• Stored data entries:
____
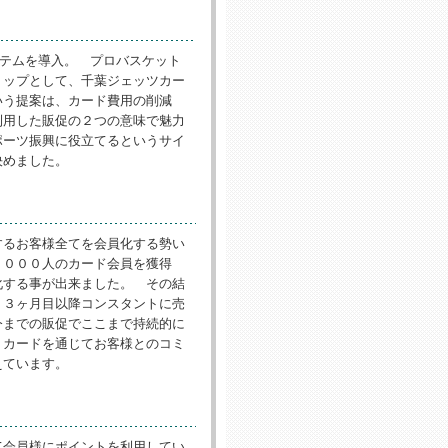
ステムを導入。 プロバスケット
ョップとして、千葉ジェッツカー
いう提案は、カード費用の削減
利用した販促の２つの意味で魅力
ポーツ振興に役立てるというサイ
決めました。
するお客様全てを会員化する勢い
１０００人のカード会員を獲得
化する事が出来ました。 その結
、３ヶ月目以降コンスタントに売
今までの販促でここまで持続的に
、カードを通じてお客様とのコミ
えています。
て会員様にポイントを利用してい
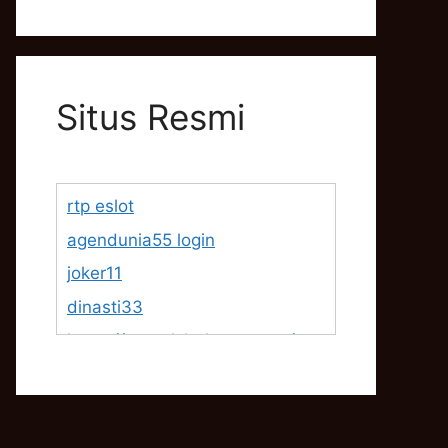
Situs Resmi
rtp eslot
agendunia55 login
joker11
dinasti33
https://www.lsbphotos.com/tea
m
https://egalet.com/about-
egalet/company-overview/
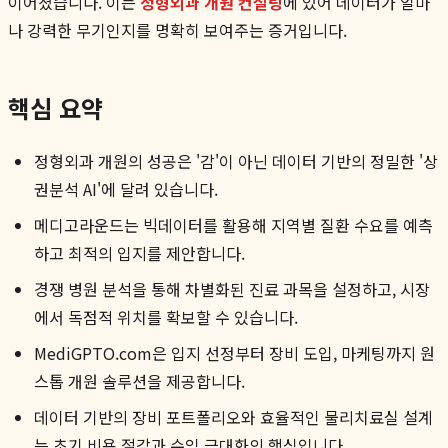
이어졌습니다. 이는
정형외과 개원 컨설팅
에 있어 데이터가 얼마
나 강력한 무기인지를 명확히 보여주는 증거입니다.
핵심 요약
정형외과 개원의 성공은 '감'이 아닌 데이터 기반의 정밀한 '상
권분석 AI'에 달려 있습니다.
메디고라운드는 빅데이터를 활용해 지역별 질환 수요를 예측
하고 최적의 입지를 제안합니다.
경쟁 병원 분석을 통해 차별화된 진료 과목을 설정하고, 시장
에서 독점적 위치를 확보할 수 있습니다.
MediGPTO.com은 입지 선정부터 장비 도입, 마케팅까지 원
스톱 개원 솔루션을 제공합니다.
데이터 기반의 장비 포트폴리오와 효율적인 물리치료실 설계
는 초기 비용 절감과 수익 극대화의 핵심입니다.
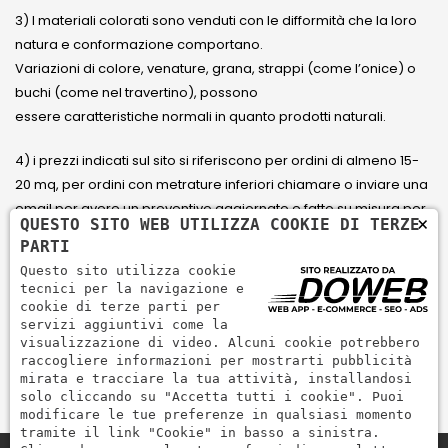
3) I materiali colorati sono venduti con le difformità che la loro
natura e conformazione comportano.
Variazioni di colore, venature, grana, strappi (come l’onice) o
buchi (come nel travertino), possono
essere caratteristiche normali in quanto prodotti naturali.
4) i prezzi indicati sul sito si riferiscono per ordini di almeno 15-
20 mq, per ordini con metrature inferiori chiamare o inviare una
email per avere un preventivo aggiornato e fatto su misura per
×
QUESTO SITO WEB UTILIZZA COOKIE DI TERZE
il cliente.
PARTI
Questo sito utilizza cookie
5) Paga con Carta di credito Visa, Visa Electron, Maestro,
tecnici per la navigazione e
Mastercard tramite il circuito PayPal. PayPal serve per pagare,
cookie di terze parti per
servizi aggiuntivi come la
inviare denaro e accettare pagamenti in modo rapido,
visualizzazione di video. Alcuni cookie potrebbero
semplice e sicuro.
raccogliere informazioni per mostrarti pubblicità
mirata e tracciare la tua attività, installandosi
solo cliccando su "Accetta tutti i cookie". Puoi
modificare le tue preferenze in qualsiasi momento
tramite il link "Cookie" in basso a sinistra.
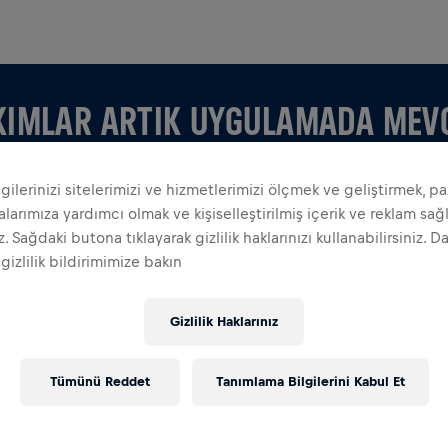
KIMLAR ARTIK UYGULAMADA MEV
ilgilerinizi sitelerimizi ve hizmetlerimizi ölçmek ve geliştirmek, p
arımıza yardımcı olmak ve kişiselleştirilmiş içerik ve reklam sa
iz. Sağdaki butona tıklayarak gizlilik haklarınızı kullanabilirsiniz. D
 gizlilik bildirimimize bakın
LARI GÖRÜNTÜLE
Gizlilik Haklarınız
 kendinize bir takım kurun, uygulamedaki tüm şeyleri
ik tablonuzu takip edin ve birlikte kutlayın.
Tümünü Reddet
Tanımlama Bilgilerini Kabul Et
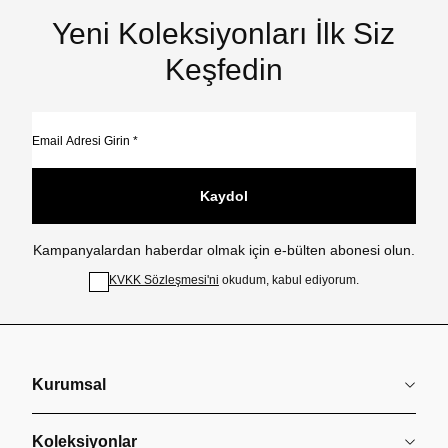
Yeni Koleksiyonları İlk Siz
Keşfedin
Kaydol
Kampanyalardan haberdar olmak için e-bülten abonesi olun.
KVKK Sözleşmesi'ni
okudum, kabul ediyorum.
Kurumsal
Koleksiyonlar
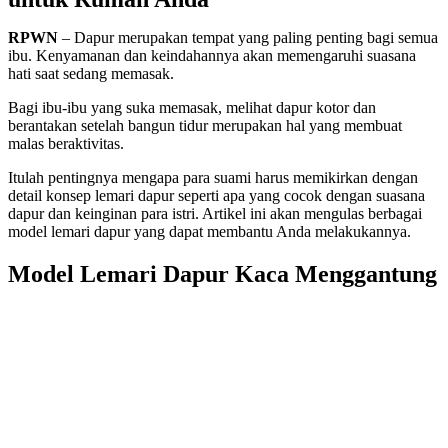
RPWN
– Dapur merupakan tempat yang paling penting bagi semua
ibu. Kenyamanan dan keindahannya akan memengaruhi suasana
hati saat sedang memasak.
Bagi ibu-ibu yang suka memasak, melihat dapur kotor dan
berantakan setelah bangun tidur merupakan hal yang membuat
malas beraktivitas.
Itulah pentingnya mengapa para suami harus memikirkan dengan
detail konsep lemari dapur seperti apa yang cocok dengan suasana
dapur dan keinginan para istri. Artikel ini akan mengulas berbagai
model lemari dapur yang dapat membantu Anda melakukannya.
Model Lemari Dapur Kaca Menggantung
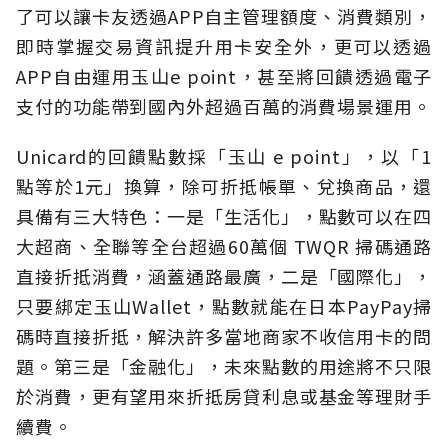
了可以讓卡友透過APP自主管理額度、消費類別，
即時掌握交易資訊提升用卡安全外，更可以透過
APP自由運用玉山e point，甚至將回饋透過電子
支付的功能帶到國內外超過百萬的消費場景運用。
Unicard的回饋點數採「玉山 e point」，以「1
點等於1元」換算，除可折抵帳單、兌換商品，還
具備有三大特色：一是「生活化」，點數可以在四
大超商、全聯等全台超過60萬個 TWQR 掃碼通路
直接折抵消費，涵蓋通路最廣，二是「國際化」，
只要綁定玉山Wallet，點數就能在日本PayPay掃
碼時直接折抵，解決許多當地商家不收信用卡的問
題。第三是「金融化」，未來點數的用途將不只限
於消費，更有望用來折抵房貸利息或基金等理財手
續費。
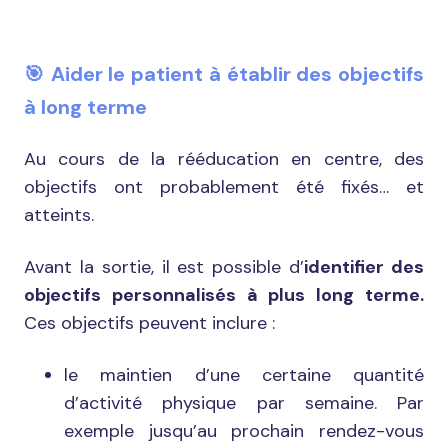
🎯 Aider le patient à établir des objectifs
à long terme
Au cours de la rééducation en centre, des
objectifs ont probablement été fixés… et
atteints.
Avant la sortie, il est possible d’
identifier des
objectifs personnalisés à plus long terme.
Ces objectifs peuvent inclure :
le maintien d’une certaine quantité
d’activité physique par semaine. Par
exemple jusqu’au prochain rendez-vous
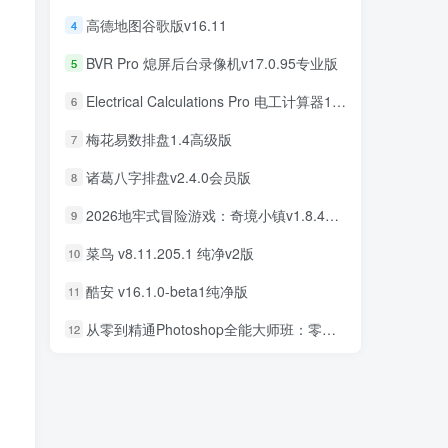
高德地图谷歌版v16.11
4
高德地图谷歌版v16.11
4
BVR Pro 熄屏后台录像机v17.0.95专业版
5
BVR Pro 熄屏后台录像机v17.0.95专业版
5
Electrical Calculations Pro 电工计算器11.0.5专业版
6
Electrical Calculations Pro 电工计算器11.0.5专业版
6
梅花易数排盘1.4高级版
7
梅花易数排盘1.4高级版
7
诸葛八字排盘v2.4.0会员版
8
诸葛八字排盘v2.4.0会员版
8
2026地牢式冒险游戏：奇境小镇v1.8.411完美版
9
2026地牢式冒险游戏：奇境小镇v1.8.411完美版
9
菜鸟 v8.11.205.1 纯净v2版
10
菜鸟 v8.11.205.1 纯净v2版
10
酷安 v16.1.0-beta1纯净版
11
酷安 v16.1.0-beta1纯净版
11
从零到精通Photoshop全能大师班：零基础学PS，直通商业设计变现
12
从零到精通Photoshop全能大师班：零基础学PS，直通商业设计变现
12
____
• EXERCISE GOAL:
With pictures excluded, reproduce exactly the lines above from the one containing "いう提案は、カード費用の削減" down to the one containing "는 초기 비용 절감과 수익 극대화의 핵심입니다.", those two included.

• SOLUTION TO THE PROBLEM:
いう提案は、カード費用の削減
利用した販促の２つの意味で魅力
ポーツ振興に役立てるというサイ
決めました。
するお客様全てを会員化する勢い
１０００人のカード会員を獲得
化する事が出来ました。 その結
、３ヶ月目以降コンスタントに売
今までの販促でここまで持続的に
、カードを通じてお客様とのコミ
えています。
て会員様にポイントを利用してい
Situs Resmi
rtp eslot
agendunia55 login
joker11
dinasti33
https://www.lsbphotos.com/tea
m
https://egalet.com/about-
egalet/company-overview/
이어졌습니다. 이는
정형외과 개원 컨설팅
에 있어 데이터가 얼마
나 강력한 무기인지를 명확히 보여주는 증거입니다.
핵심 요약
정형외과 개원의 성공은 '감'이 아닌 데이터 기반의 정밀한 '상
권분석 AI'에 달려 있습니다.
메디고라운드는 빅데이터를 활용해 지역별 질환 수요를 예측
하고 최적의 입지를 제안합니다.
경쟁 병원 분석을 통해 차별화된 진료 과목을 설정하고, 시장
에서 독점적 위치를 확보할 수 있습니다.
MediGPTO.com은 입지 선정부터 장비 도입, 마케팅까지 원
스톱 개원 솔루션을 제공합니다.
데이터 기반의 장비 포트폴리오와 효율적인 물리치료실 설계
는 초기 비용 절감과 수익 극대화의 핵심입니다.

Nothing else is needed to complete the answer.